Available records:
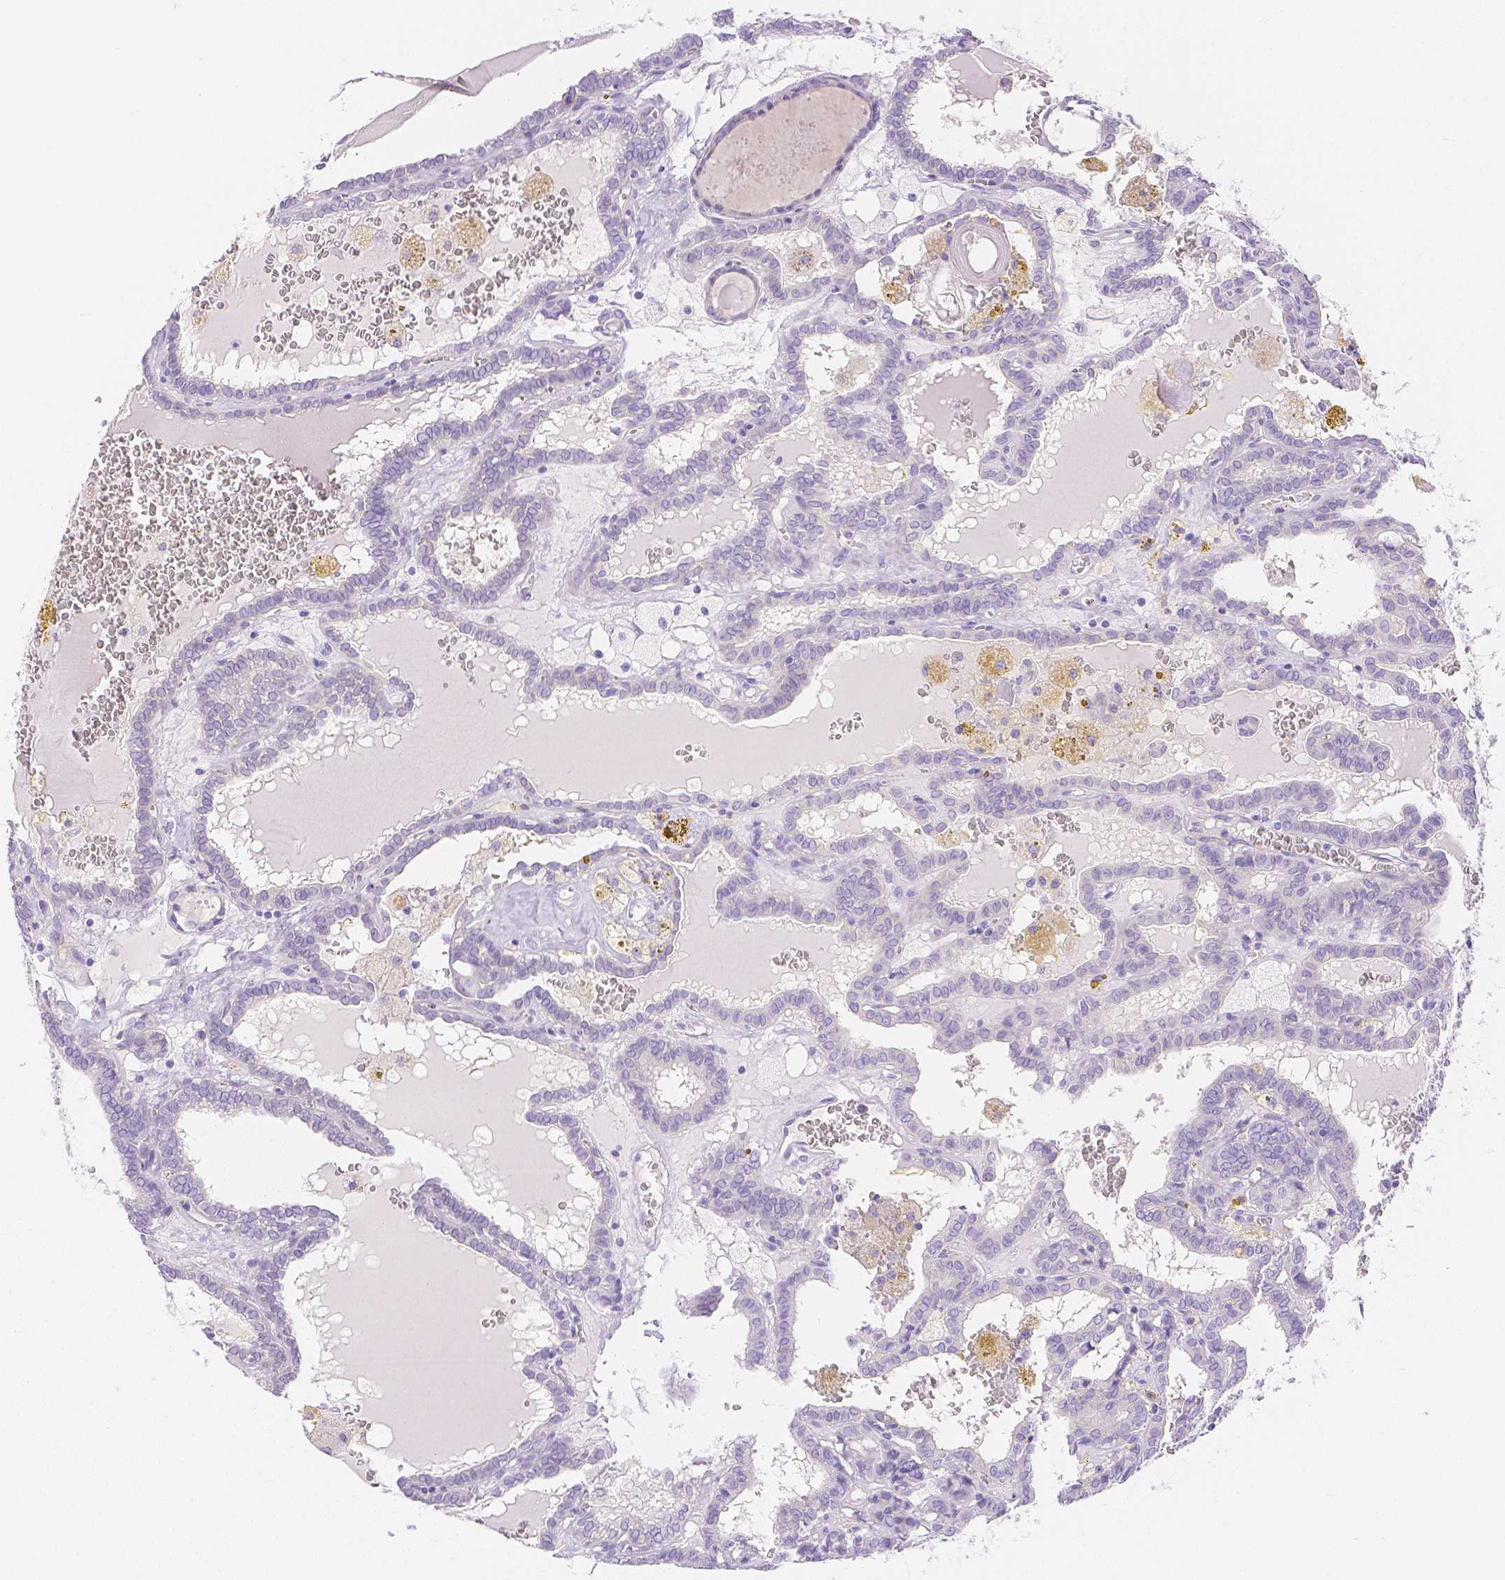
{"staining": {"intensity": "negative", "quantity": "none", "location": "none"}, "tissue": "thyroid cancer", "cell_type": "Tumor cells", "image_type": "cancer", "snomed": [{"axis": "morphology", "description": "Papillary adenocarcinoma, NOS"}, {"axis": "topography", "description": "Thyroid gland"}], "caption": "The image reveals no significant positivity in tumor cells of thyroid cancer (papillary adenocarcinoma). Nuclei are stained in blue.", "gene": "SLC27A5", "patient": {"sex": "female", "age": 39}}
* * *
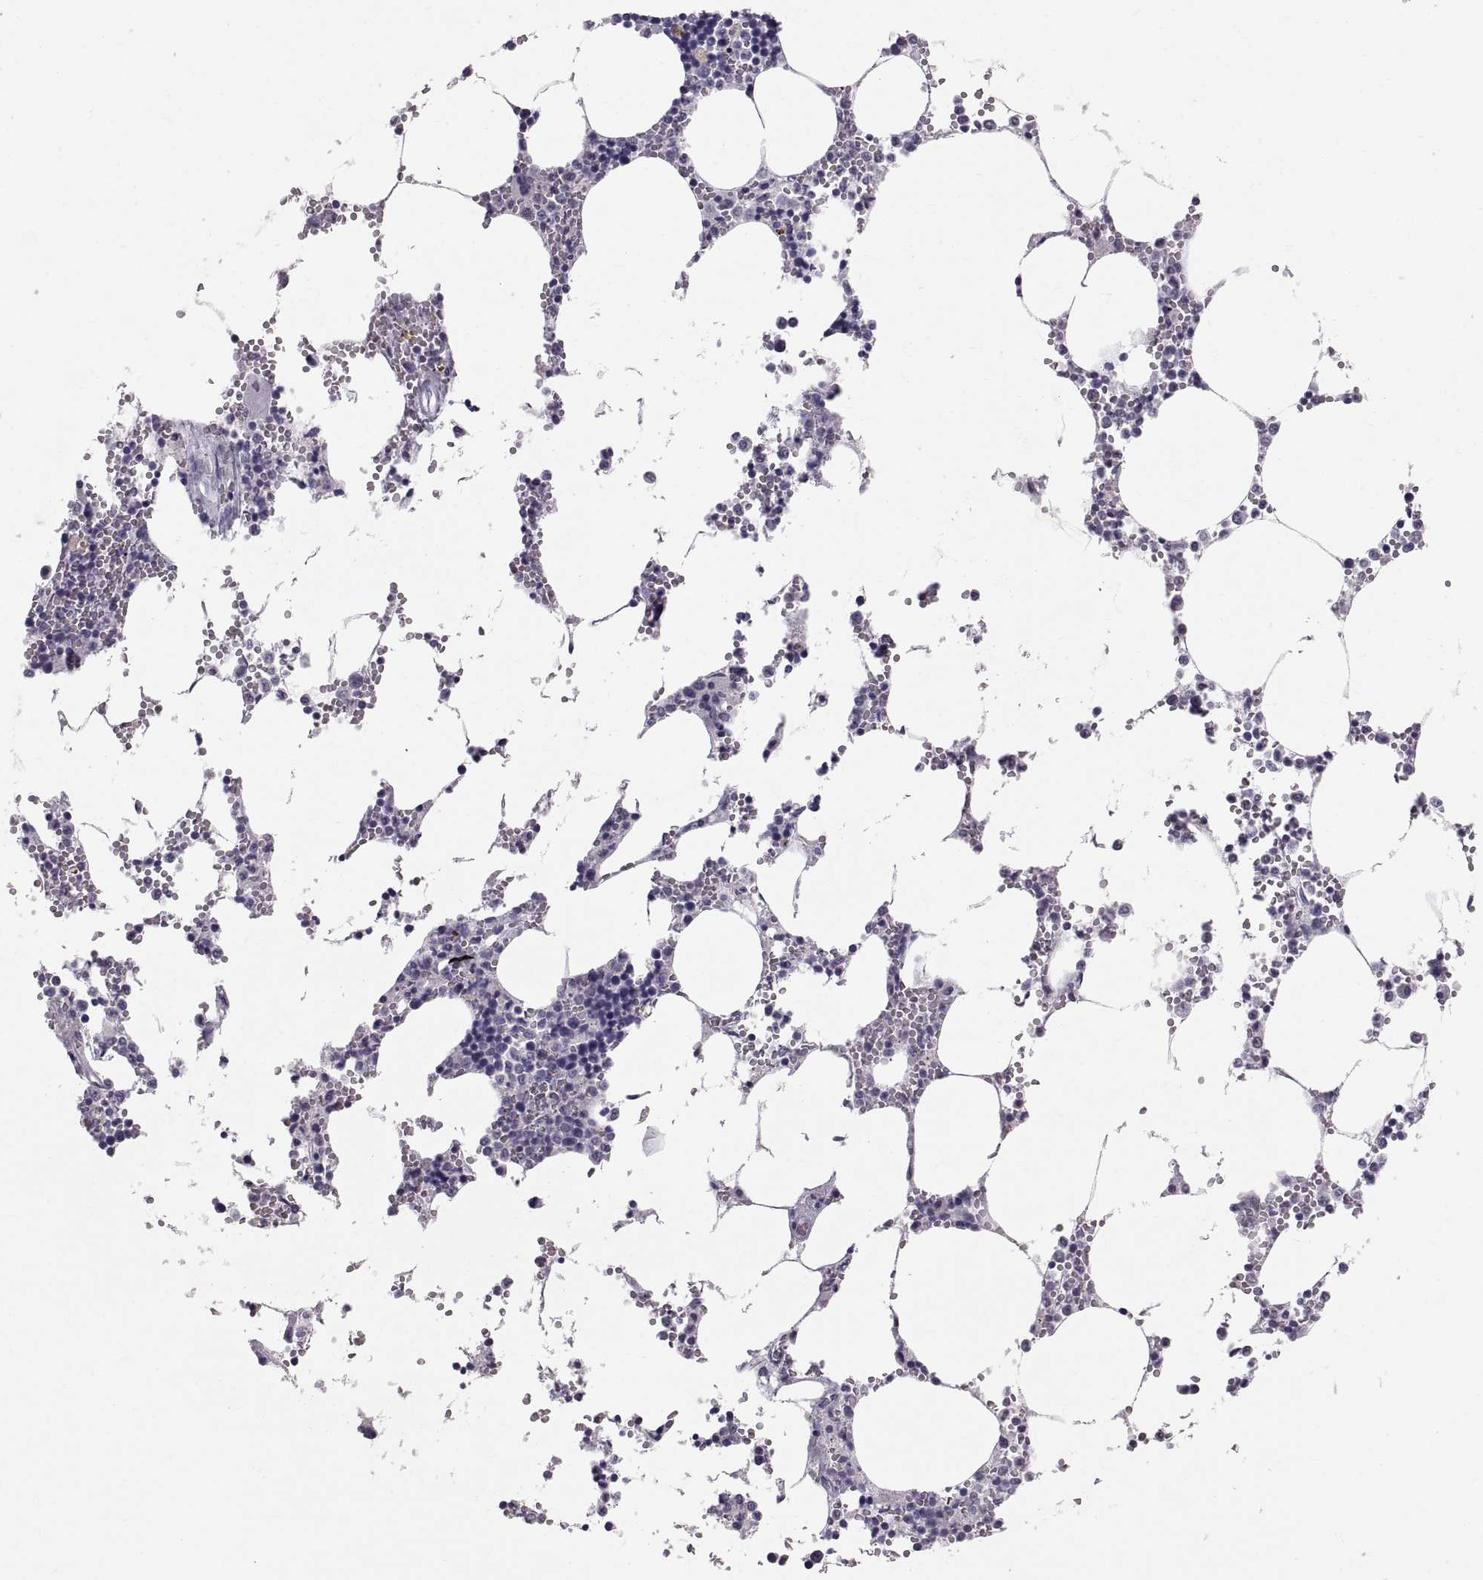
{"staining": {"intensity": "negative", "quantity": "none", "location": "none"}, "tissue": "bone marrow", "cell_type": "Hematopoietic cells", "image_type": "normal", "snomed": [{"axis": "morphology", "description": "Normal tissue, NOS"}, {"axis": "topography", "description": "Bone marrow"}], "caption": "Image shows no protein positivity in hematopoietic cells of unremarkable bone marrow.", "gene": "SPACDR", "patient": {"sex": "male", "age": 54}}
--
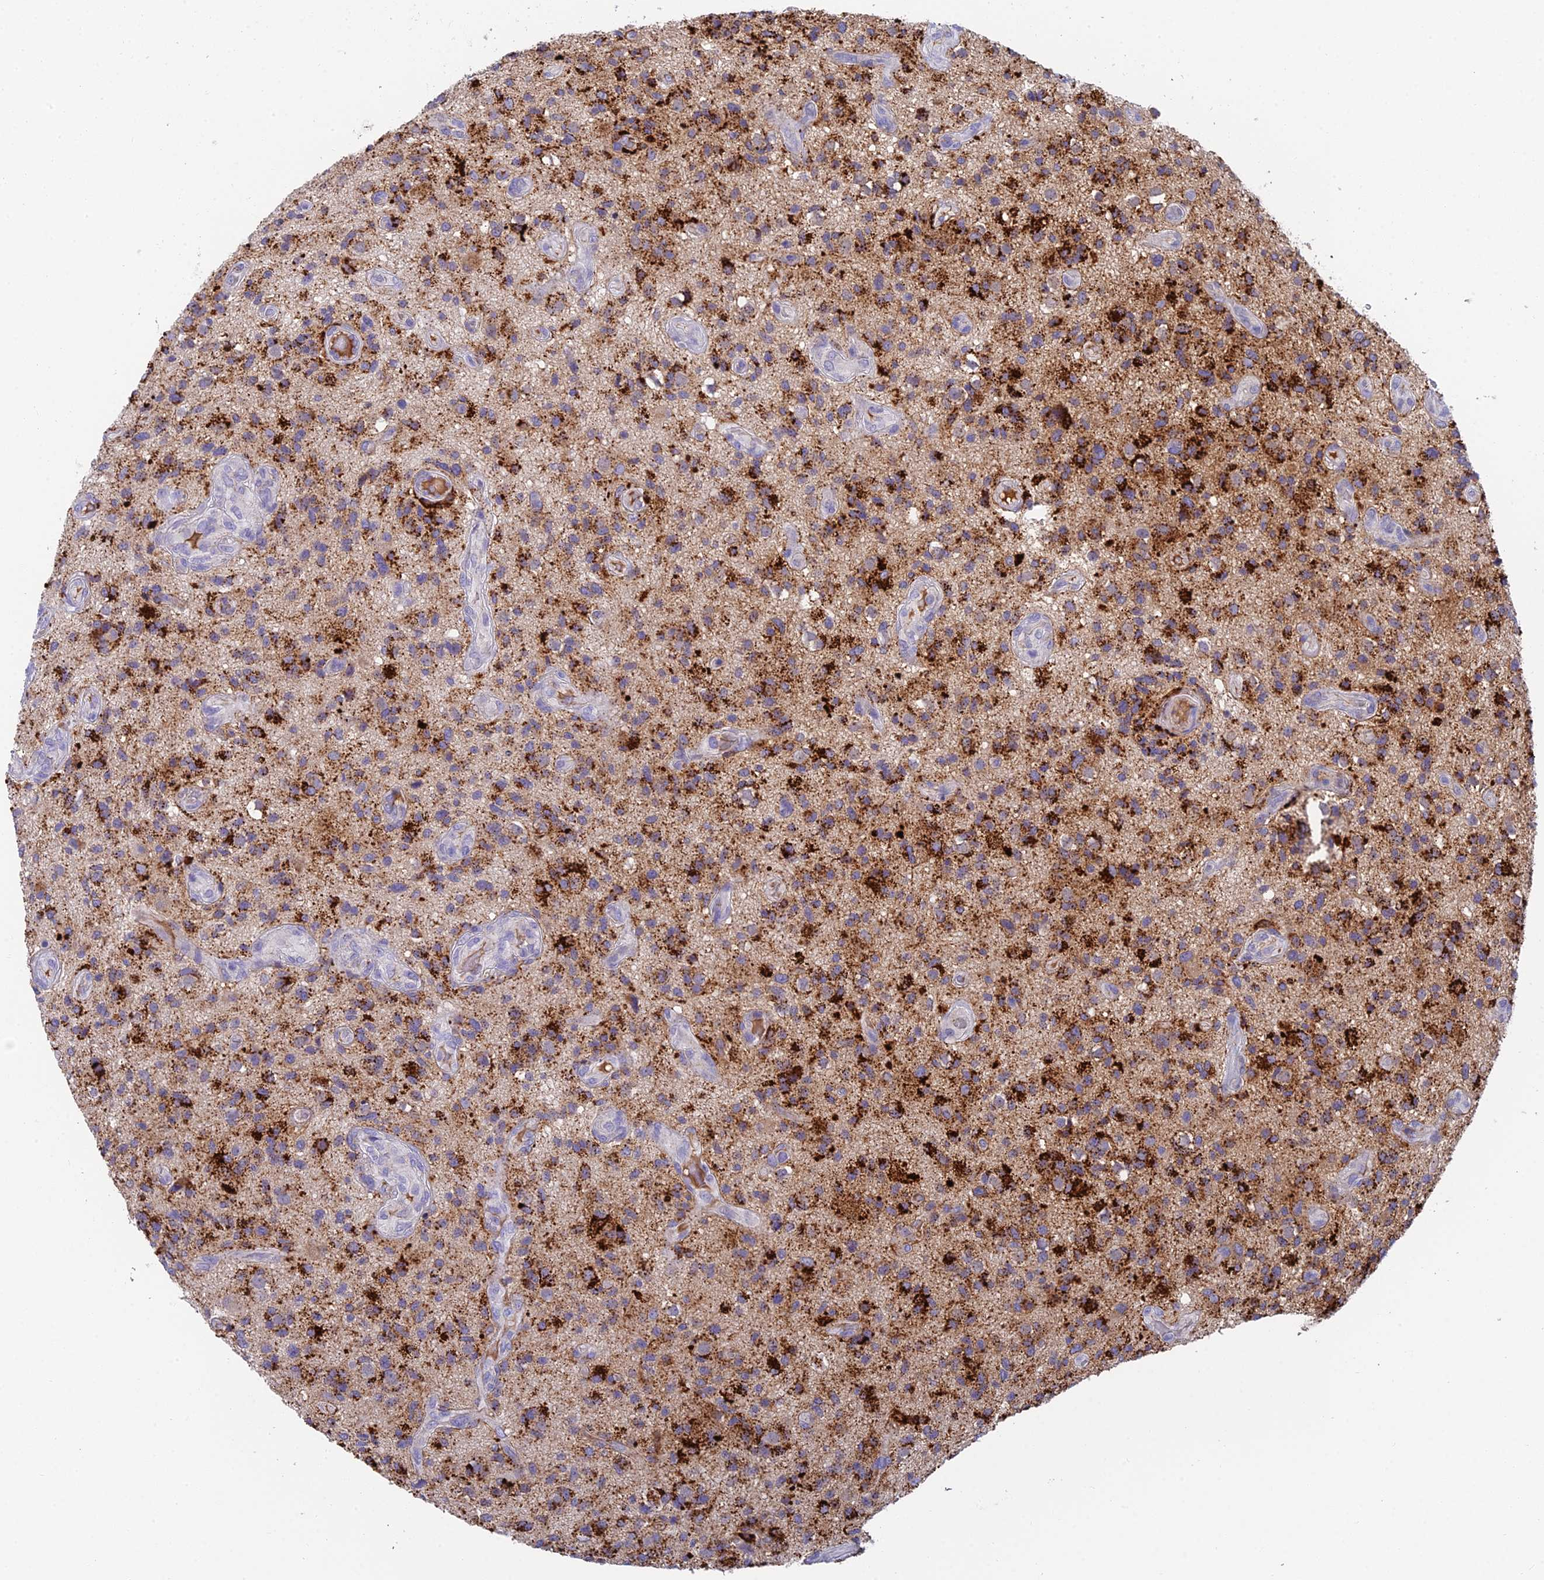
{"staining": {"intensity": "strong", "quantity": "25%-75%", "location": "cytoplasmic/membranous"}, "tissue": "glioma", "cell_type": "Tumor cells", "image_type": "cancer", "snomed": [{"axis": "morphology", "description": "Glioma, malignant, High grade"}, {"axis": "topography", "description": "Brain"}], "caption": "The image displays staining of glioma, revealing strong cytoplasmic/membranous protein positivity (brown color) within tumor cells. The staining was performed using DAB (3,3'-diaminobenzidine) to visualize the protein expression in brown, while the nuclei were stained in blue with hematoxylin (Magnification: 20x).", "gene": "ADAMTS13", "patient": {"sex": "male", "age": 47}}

Aim of the task:
Search the listing for the word "negative", and copy every line in which it is found.

Exercise response:
{"staining": {"intensity": "negative", "quantity": "none", "location": "none"}, "tissue": "thyroid cancer", "cell_type": "Tumor cells", "image_type": "cancer", "snomed": [{"axis": "morphology", "description": "Papillary adenocarcinoma, NOS"}, {"axis": "topography", "description": "Thyroid gland"}], "caption": "The image reveals no significant positivity in tumor cells of thyroid cancer (papillary adenocarcinoma). Nuclei are stained in blue.", "gene": "SLC27A5", "patient": {"sex": "female", "age": 39}}
{"staining": {"intensity": "negative", "quantity": "none", "location": "none"}, "tissue": "bone marrow", "cell_type": "Hematopoietic cells", "image_type": "normal", "snomed": [{"axis": "morphology", "description": "Normal tissue, NOS"}, {"axis": "topography", "description": "Bone marrow"}], "caption": "Image shows no protein positivity in hematopoietic cells of unremarkable bone marrow.", "gene": "SPACDR", "patient": {"sex": "male", "age": 54}}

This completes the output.